(Extract provided):
+---+

Robotech: To the Stars

So the last time I played Robotech was in college where Greytome was my Game Master. We did the final epic battle of Robotech macross at the end of the semester a fitting end to a great semester. Here is the story that I remembered:

The Earth was a graveyard.
The final battle had left cities in ruins, continents scorched and shattered.
And somewhere… my sister might still be alive.

I had one chance.
They offered me a Super Veritech — sleek, fast, but only lightly armed.
I didn’t care.
Speed was what mattered.
Speed could save lives.

Commander Hawthorne and I cut low over the broken wastelands, scanners hunting for survivors among the wreckage.
The cities were little more than twisted black scars across the earth.

Then — incoming contacts.

Battlepods.
A lot of them.

They came in screaming, laser fire stitching the air around us.
We fought hard — quick, brutal dogfights, missiles burning trails across the sky.
Even low on armaments, my Veritech danced among them, engines howling.

But this was just the beginning.

Commander Hawthorne’s voice crackled over comms:

“Massive Zentraedi force inbound! They’re making a run at the SDF-1!”

We turned toward base — and ran straight into another wave.

I didn’t hesitate.

“Commander — go! I’ll cover your retreat!”

He peeled away, thrusters screaming, racing to warn the fleet.
I turned to face the enemy, outnumbered but unbowed.

Lasers stitched my wing.
I poured fire into the pods, cannons overheating, thrusters flaring.
Every inch I gave was a hard-fought, bloody one.

Finally, the last of the attackers fell smoking into the ruins below.

I pushed the throttle to maximum and raced for base.

“This is Eddie! Coming in hot! Requesting fully armed Veritech — repeat, full loadout needed!

Command’s voice came back — tight, stressed:

“Negative! No fighters available! All active!”

My stomach twisted.

No time to argue.

+---+

(Task list):
a. Reproduce the Robotech story starting at "The final battle" and ending at "could save lives.", substituting "Velocity" for "Speed" throughout.
b. Carry the Robotech story forward from the point where it stops.
The lines that come next have no connection to the Robotech story.

(Extracted information):
+---+

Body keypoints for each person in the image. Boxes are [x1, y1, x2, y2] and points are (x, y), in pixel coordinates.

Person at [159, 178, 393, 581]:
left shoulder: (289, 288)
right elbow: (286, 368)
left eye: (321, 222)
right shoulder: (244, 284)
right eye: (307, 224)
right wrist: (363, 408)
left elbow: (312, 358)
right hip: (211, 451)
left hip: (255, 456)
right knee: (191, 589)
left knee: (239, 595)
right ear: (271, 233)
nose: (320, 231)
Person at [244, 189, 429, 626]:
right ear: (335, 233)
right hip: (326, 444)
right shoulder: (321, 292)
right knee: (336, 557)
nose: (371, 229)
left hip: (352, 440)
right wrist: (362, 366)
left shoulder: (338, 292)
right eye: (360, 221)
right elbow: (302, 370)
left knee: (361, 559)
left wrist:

+---+

(Activity answers):
a.
The final battle had left cities in ruins, continents scorched and shattered.
And somewhere… my sister might still be alive.

I had one chance.
They offered me a Super Veritech — sleek, fast, but only lightly armed.
I didn’t care.
Velocity was what mattered.
Velocity could save lives.

b.
I gunned the battered Super Veritech forward, charging toward the maelstrom surrounding the SDF-1.

Above the battered ocean, the full scope of the battle unfolded — Veritechs in desperate dogfights, Destroids hammering at incoming Zentraedi forces, explosions lighting the sky.

And beyond them all…
A monster.
Khyron’s battlecruiser, charging at the SDF-1 at full speed.

It was a suicide run.
And it would succeed — unless someone stopped it.

Heart pounding, I dove into the battle.

My Veritech shuddered — one arm blasted clean off by enemy fire.
Warning klaxons screamed.

Still, I pushed through.

Spotting a breach in the enemy ship’s armor, I plunged into it — debris ripping past my canopy.

Inside, fire and smoke choked the corridors.
Twisted wreckage floated free in the dying gravity.

I slammed the transformation control — Battloid mode.
The Veritech shifted, legs snapping downward, arms bracing.

One arm — dead, useless, cables trailing.

Weapons — empty.
Missile bays — spent.
Cannons — dry.

I staggered into the battlecruiser’s command bridge.
There, at the helm, stood Khyron — eyes wild, laughing as he locked the final collision course.

I raised my battered mech’s good arm — nothing.
No missiles.
No guns.
No strength to stop him.

I could only watch — powerless — as Khyron sealed our fates.

The ship lurched, engines flaring — ramming speed.

Cursing, I kicked off and boosted away, forcing the half-crippled Veritech back into Guardian Mode for better maneuverability.

The burning ship fell behind me, accelerating toward doom.

I burst free just in time to see it collide with the SDF-1 in a cataclysmic explosion that rocked the ocean and sky alike.

The shockwave slammed into me, sending me spinning.

Struggling for control, I righted my flight path, lungs heaving.

Then — realization.

The MAC II Monster crew!

Old comrades from my days as a Monster Commander.
If they were still alive — they needed help.

Desperately scanning, I spotted the massive MAC II sinking into the boiling sea, debris falling like rain.

I raced toward it.

An escape pod jettisoned — small, fragile, tumbling amid the chaos.

Locking into Guardian mode, I skimmed low, carefully maneuvering.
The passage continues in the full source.